Instances have come to notice where disciplinary authorities have dismissed under Article 311(2)(a) of the Constitution those police personnel who have been convicted by a court of law, without awaiting result of the pending appeal in a higher court. This act contravenes Rule 11 of Delhi Police (Punishment and Appeal) Rules, 1980 and also renders the department liable to unnecessary and avoidable litigation in court.

Keeping spirit of Rule 11 in view it is advised that action under Article 311(2)(a) may not be taken where the first appeal of the convicted police personnel is pending in the appellate court.

11. In this view of the matter, the Tribunal held that all the applicants before it (the Respondents before us) would be deemed as continuing under suspension all throughout. This would, of course, exclude those applicants who are actually undergoing imprisonment. With this direction, all the original applications were disposed of in favour of the applicants (now Respondents before us).

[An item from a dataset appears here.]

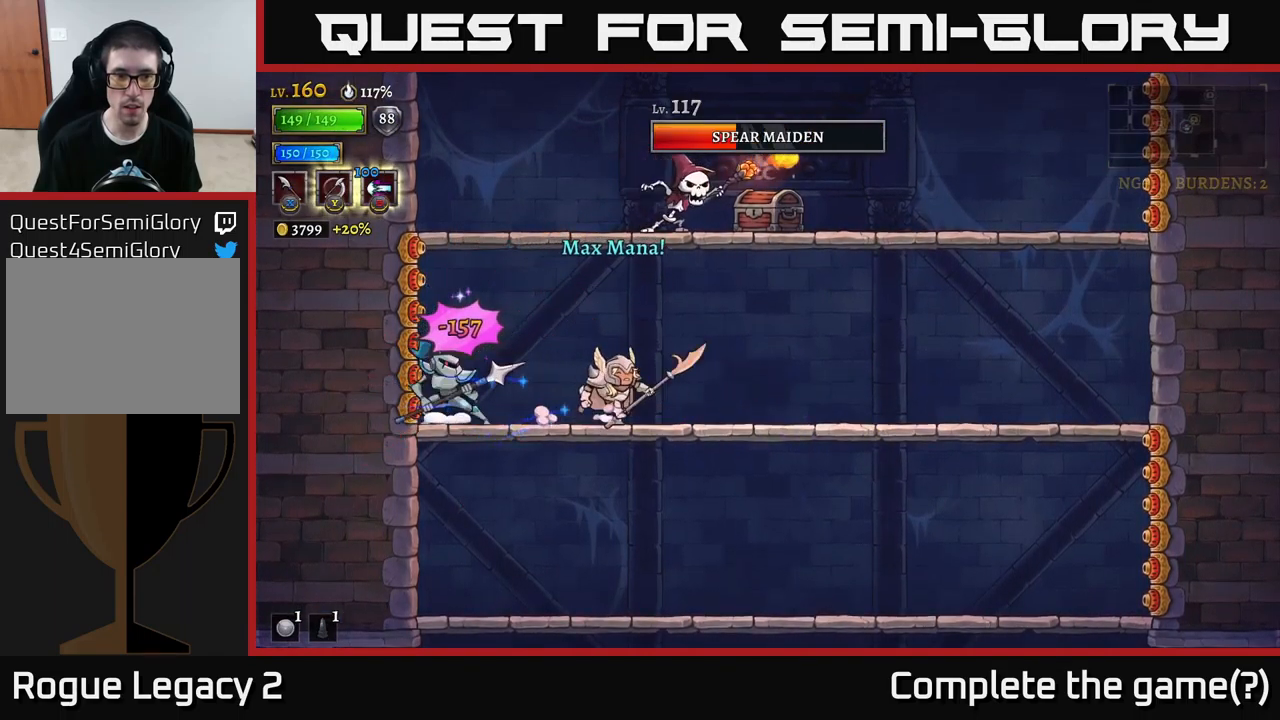
{"buttons": [], "left_stick": "center", "right_stick": "center", "events": [[67, "left_stick", "up-left"], [134, "X", "down"], [200, "left_stick", "center"], [234, "X", "up"]]}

12. It is against this common order passed by the Tribunal that the Petitioner is now before us under Article 226 of the Constitution.

13. It is submitted by the learned Additional Solicitor General that the proviso to Rule 11(1) has to be interpreted ''harmoniously''. His submission appears to be that since Clause (a) of the second proviso to Article 311(2) of the Constitution permits dismissal or removal of a convicted police officer, it is permissible for the Petitioner to invoke the constitutional power to dismiss or remove the Respondent. To this limited extent, the submission of the learned Additional Solicitor General is acceptable but unfortunately for him, in this case there is a proviso to Rule 11(1) of the Rules which has to be contended with.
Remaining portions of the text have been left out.